Incident Report for TOPdesk SaaS Status page

Postmortem

RCA for Wednesday 2020-09-09

Timeline
11:30 The SaaS Operations team started maintenance on the NL3 network. To estimate the impact of the maintenance on the network this was first done on the data centers in the Americas. Since there was no impact on the availability of the network, our engineers started the maintenance.
12:00 Our monitoring spotted the first signs of problems with the authentication services.
12:25 The automated process created a major incident in our system and we started the major incident procedure.
12:30 The SaaS Operations team started the investigation.
12:43 The pods for the authentication service were restarted.
12:46 The monitoring showed green light for the authentication service.

Root cause
During the maintenance, one of the authentication services was unable to communicate with a key part of the services infrastructure and this service did not automatically recover.

Follow-up actions
- The major incident procedure will be updated to work with the automated major system.
- Development is investigating a fix to make the key part for the services infrastructure more redundant and resilient.
- The release strategy will be discussed, we aim for a balance between fast updates and stability.
- We will discuss if there is a more representative test for maintenance changes in order to better estimate the impact on production environments.
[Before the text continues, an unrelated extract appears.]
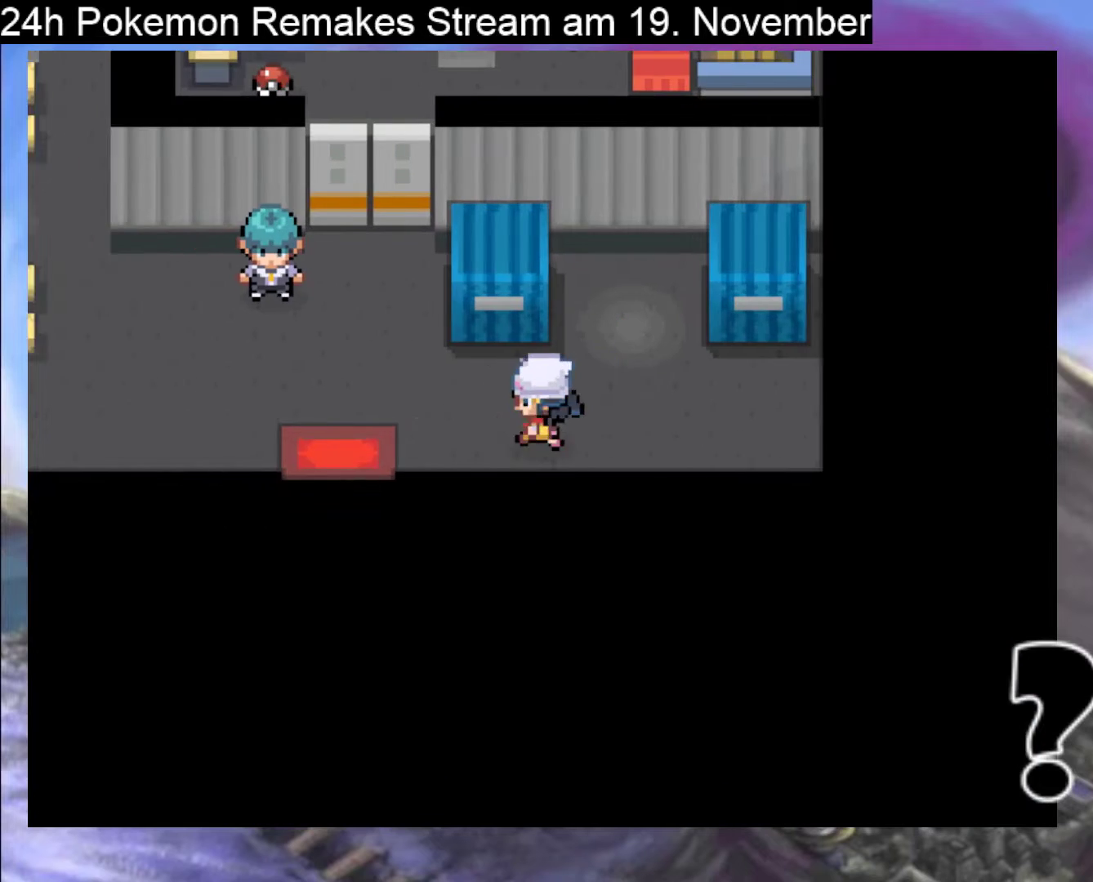
{"buttons": ["DPAD_RIGHT"], "events": [[67, "B", "down"], [267, "B", "up"], [300, "DPAD_LEFT", "up"], [500, "DPAD_RIGHT", "down"]]}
Posted Sep 16, 2020 - 13:49 CEST

Resolved

All the environments are reachable again.

We will evaluate the cause of this major in order to prevent similar issues in the future.
Posted Sep 09, 2020 - 13:39 CEST

Monitoring

We have identified an issue. A problem has been found with one of the services which handles authentication.
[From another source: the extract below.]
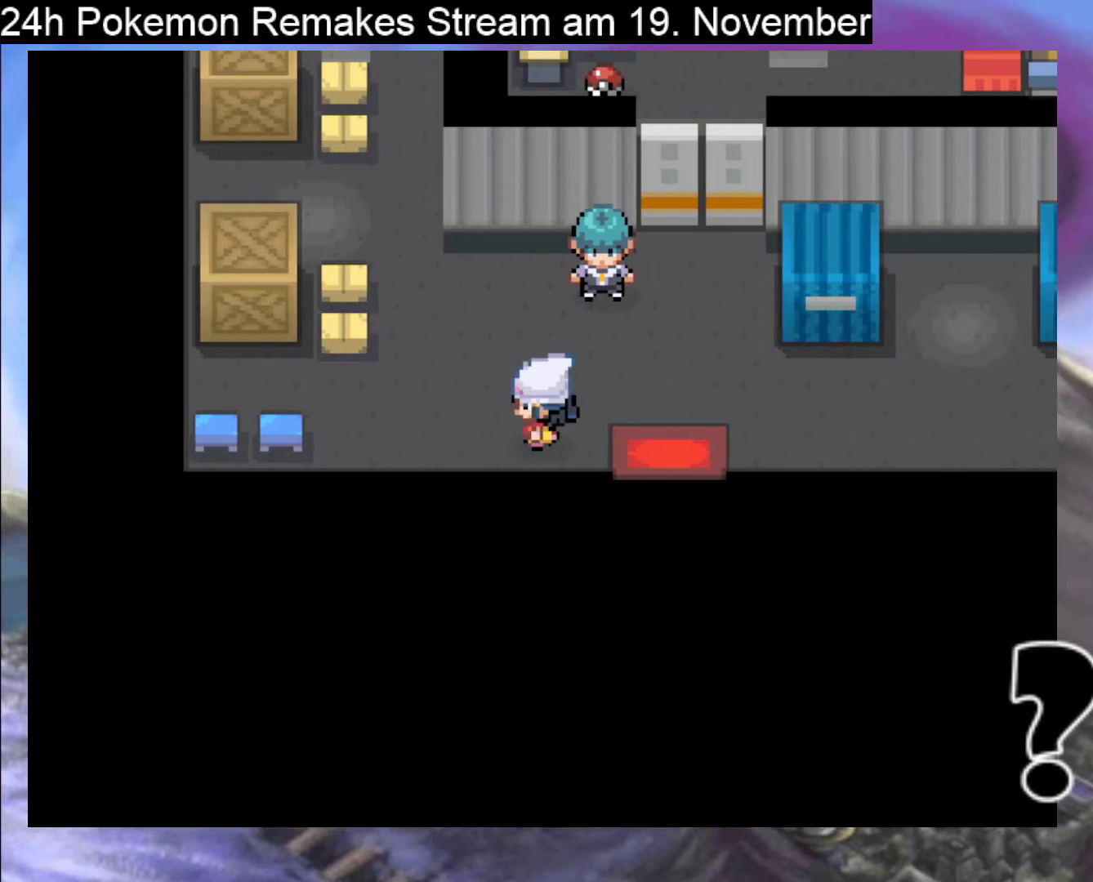
{"buttons": ["DPAD_UP"], "events": [[200, "DPAD_RIGHT", "up"], [233, "DPAD_UP", "down"]]}
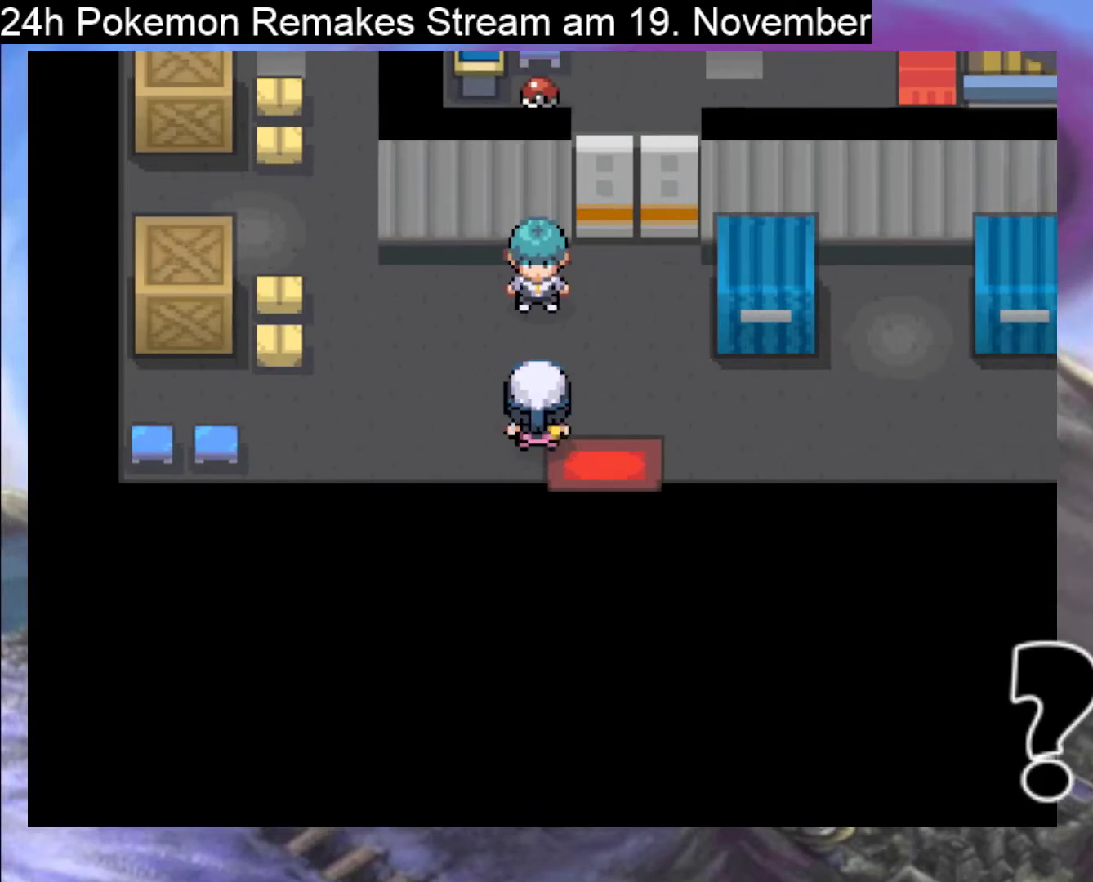
{"buttons": ["A"], "events": [[67, "A", "down"], [200, "A", "up"], [200, "DPAD_UP", "up"], [400, "A", "down"]]}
This has been fixed and we expect that the problems should not occur anymore, please update your incident if you continue to have problems accessing your environment.
Posted Sep 09, 2020 - 12:53 CEST

Investigating

There are problems reaching SaaS environments on the NL3 data center, we are investigating.

To inform TOPdesk you are affected by this issue, please visit https://my.topdesk.com/tas/public/ssp/ . Please refer to incident TDR20 09 2570.
Posted Sep 09, 2020 - 12:33 CEST
This incident affected: NL3 SaaS hosting location.